* BEGIN *

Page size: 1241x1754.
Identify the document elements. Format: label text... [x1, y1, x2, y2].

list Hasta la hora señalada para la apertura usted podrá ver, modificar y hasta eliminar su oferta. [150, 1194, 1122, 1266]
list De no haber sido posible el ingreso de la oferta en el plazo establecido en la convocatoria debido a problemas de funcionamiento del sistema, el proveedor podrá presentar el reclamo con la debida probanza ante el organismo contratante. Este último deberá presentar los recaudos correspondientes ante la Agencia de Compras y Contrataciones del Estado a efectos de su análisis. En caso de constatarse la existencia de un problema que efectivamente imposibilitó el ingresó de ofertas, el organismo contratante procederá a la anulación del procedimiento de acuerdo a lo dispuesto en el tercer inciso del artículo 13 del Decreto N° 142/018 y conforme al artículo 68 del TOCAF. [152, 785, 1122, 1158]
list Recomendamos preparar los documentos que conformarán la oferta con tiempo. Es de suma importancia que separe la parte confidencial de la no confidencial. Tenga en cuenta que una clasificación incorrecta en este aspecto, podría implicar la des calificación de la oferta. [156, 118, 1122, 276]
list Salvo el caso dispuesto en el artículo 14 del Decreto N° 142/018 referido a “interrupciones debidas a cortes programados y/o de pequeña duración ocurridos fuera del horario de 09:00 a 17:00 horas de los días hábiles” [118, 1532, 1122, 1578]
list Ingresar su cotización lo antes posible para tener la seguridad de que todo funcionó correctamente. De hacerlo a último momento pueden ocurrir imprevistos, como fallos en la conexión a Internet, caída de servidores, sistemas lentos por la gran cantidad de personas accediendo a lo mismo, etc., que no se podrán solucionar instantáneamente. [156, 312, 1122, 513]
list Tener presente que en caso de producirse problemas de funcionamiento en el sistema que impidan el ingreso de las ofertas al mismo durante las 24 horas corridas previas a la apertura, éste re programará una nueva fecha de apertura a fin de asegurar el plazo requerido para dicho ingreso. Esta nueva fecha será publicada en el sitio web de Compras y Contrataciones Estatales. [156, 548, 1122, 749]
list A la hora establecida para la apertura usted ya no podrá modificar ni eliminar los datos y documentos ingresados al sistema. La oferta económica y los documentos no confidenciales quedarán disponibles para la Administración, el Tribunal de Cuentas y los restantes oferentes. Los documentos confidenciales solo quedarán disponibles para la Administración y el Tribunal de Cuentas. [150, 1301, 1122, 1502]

* END *

• **TASK DIRECTIONS**: Reproduce every line of the items above without changing a single character.

• **SOLUTION TO THE PROBLEM**:
Page size: 1241x1754.
Identify the document elements. Format: label text... [x1, y1, x2, y2].

list Hasta la hora señalada para la apertura usted podrá ver, modificar y hasta eliminar su oferta. [150, 1194, 1122, 1266]
list De no haber sido posible el ingreso de la oferta en el plazo establecido en la convocatoria debido a problemas de funcionamiento del sistema, el proveedor podrá presentar el reclamo con la debida probanza ante el organismo contratante. Este último deberá presentar los recaudos correspondientes ante la Agencia de Compras y Contrataciones del Estado a efectos de su análisis. En caso de constatarse la existencia de un problema que efectivamente imposibilitó el ingresó de ofertas, el organismo contratante procederá a la anulación del procedimiento de acuerdo a lo dispuesto en el tercer inciso del artículo 13 del Decreto N° 142/018 y conforme al artículo 68 del TOCAF. [152, 785, 1122, 1158]
list Recomendamos preparar los documentos que conformarán la oferta con tiempo. Es de suma importancia que separe la parte confidencial de la no confidencial. Tenga en cuenta que una clasificación incorrecta en este aspecto, podría implicar la des calificación de la oferta. [156, 118, 1122, 276]
list Salvo el caso dispuesto en el artículo 14 del Decreto N° 142/018 referido a “interrupciones debidas a cortes programados y/o de pequeña duración ocurridos fuera del horario de 09:00 a 17:00 horas de los días hábiles” [118, 1532, 1122, 1578]
list Ingresar su cotización lo antes posible para tener la seguridad de que todo funcionó correctamente. De hacerlo a último momento pueden ocurrir imprevistos, como fallos en la conexión a Internet, caída de servidores, sistemas lentos por la gran cantidad de personas accediendo a lo mismo, etc., que no se podrán solucionar instantáneamente. [156, 312, 1122, 513]
list Tener presente que en caso de producirse problemas de funcionamiento en el sistema que impidan el ingreso de las ofertas al mismo durante las 24 horas corridas previas a la apertura, éste re programará una nueva fecha de apertura a fin de asegurar el plazo requerido para dicho ingreso. Esta nueva fecha será publicada en el sitio web de Compras y Contrataciones Estatales. [156, 548, 1122, 749]
list A la hora establecida para la apertura usted ya no podrá modificar ni eliminar los datos y documentos ingresados al sistema. La oferta económica y los documentos no confidenciales quedarán disponibles para la Administración, el Tribunal de Cuentas y los restantes oferentes. Los documentos confidenciales solo quedarán disponibles para la Administración y el Tribunal de Cuentas. [150, 1301, 1122, 1502]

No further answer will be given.